Given exercise :: Reproduce every line of the entries below verbatim, omitting the pictures from your answer.

─── Entries ───

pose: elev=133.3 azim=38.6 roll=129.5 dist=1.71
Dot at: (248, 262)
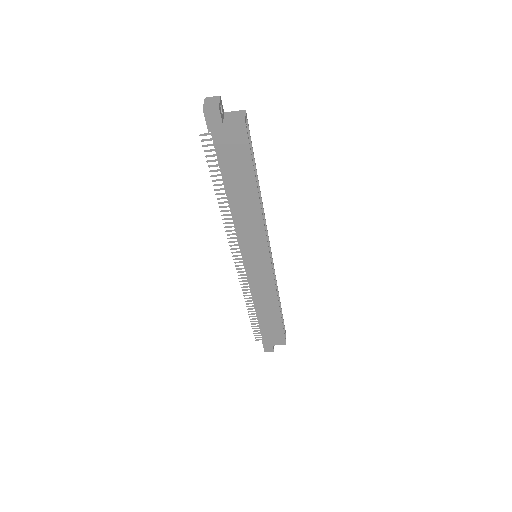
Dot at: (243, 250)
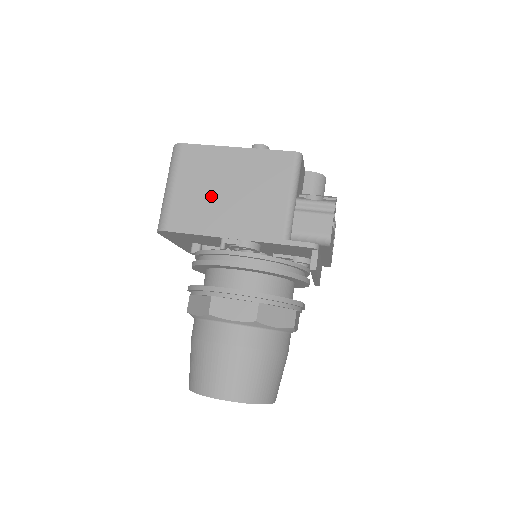
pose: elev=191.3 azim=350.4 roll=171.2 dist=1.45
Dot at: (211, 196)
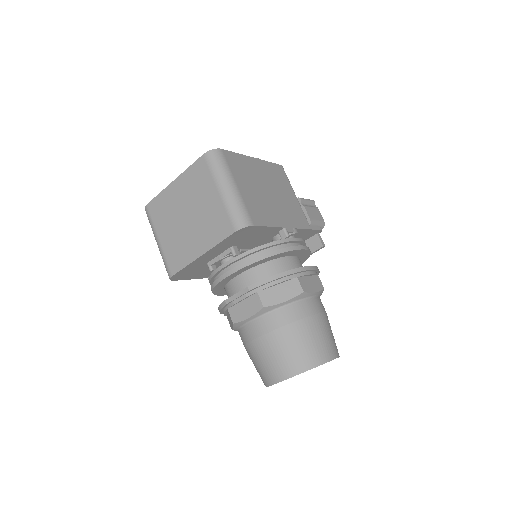
Dot at: (262, 195)
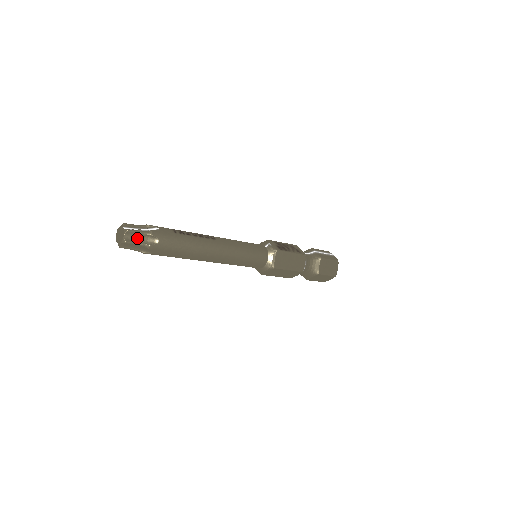
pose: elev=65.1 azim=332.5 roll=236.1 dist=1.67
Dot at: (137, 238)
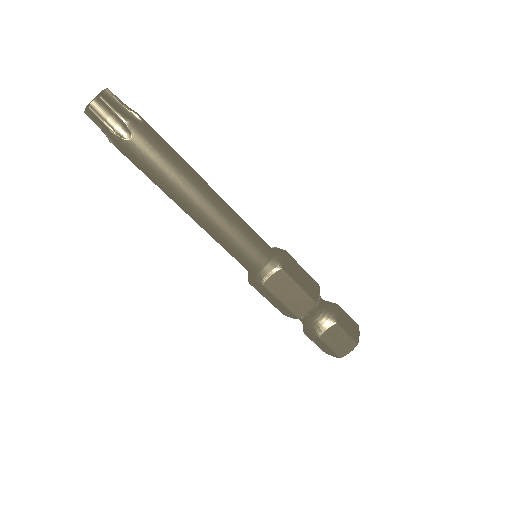
Dot at: (116, 106)
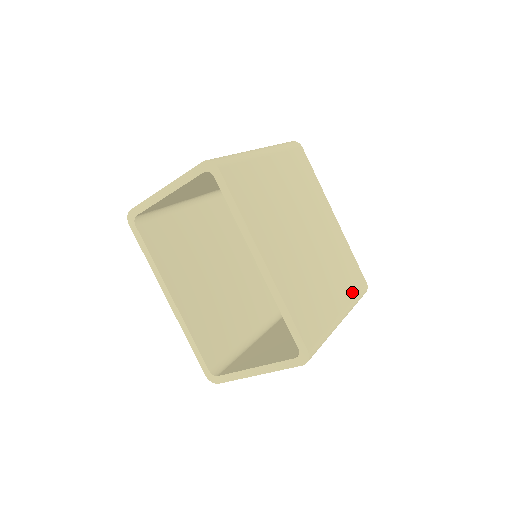
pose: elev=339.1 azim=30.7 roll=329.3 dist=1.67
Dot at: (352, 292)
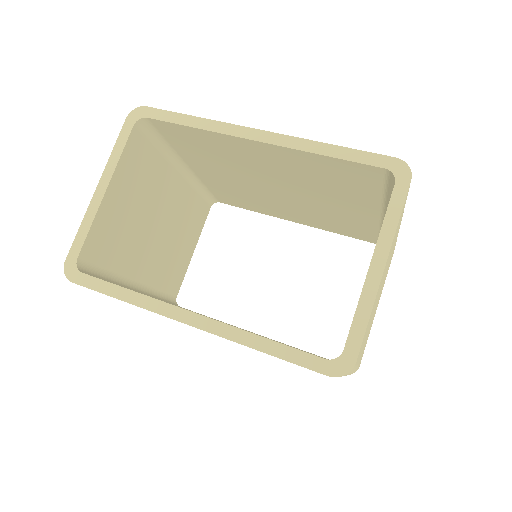
Dot at: occluded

───

Answer for the task ::
pose: elev=133.3 azim=38.6 roll=129.5 dist=1.71
Dot at: (248, 262)
Dot at: (243, 250)
pose: elev=191.3 azim=350.4 roll=171.2 dist=1.45
Dot at: (211, 196)
Dot at: (262, 195)
pose: elev=65.1 azim=332.5 roll=236.1 dist=1.67
Dot at: (137, 238)
Dot at: (116, 106)
pose: elev=339.1 azim=30.7 roll=329.3 dist=1.67
Dot at: (352, 292)
Dot at: occluded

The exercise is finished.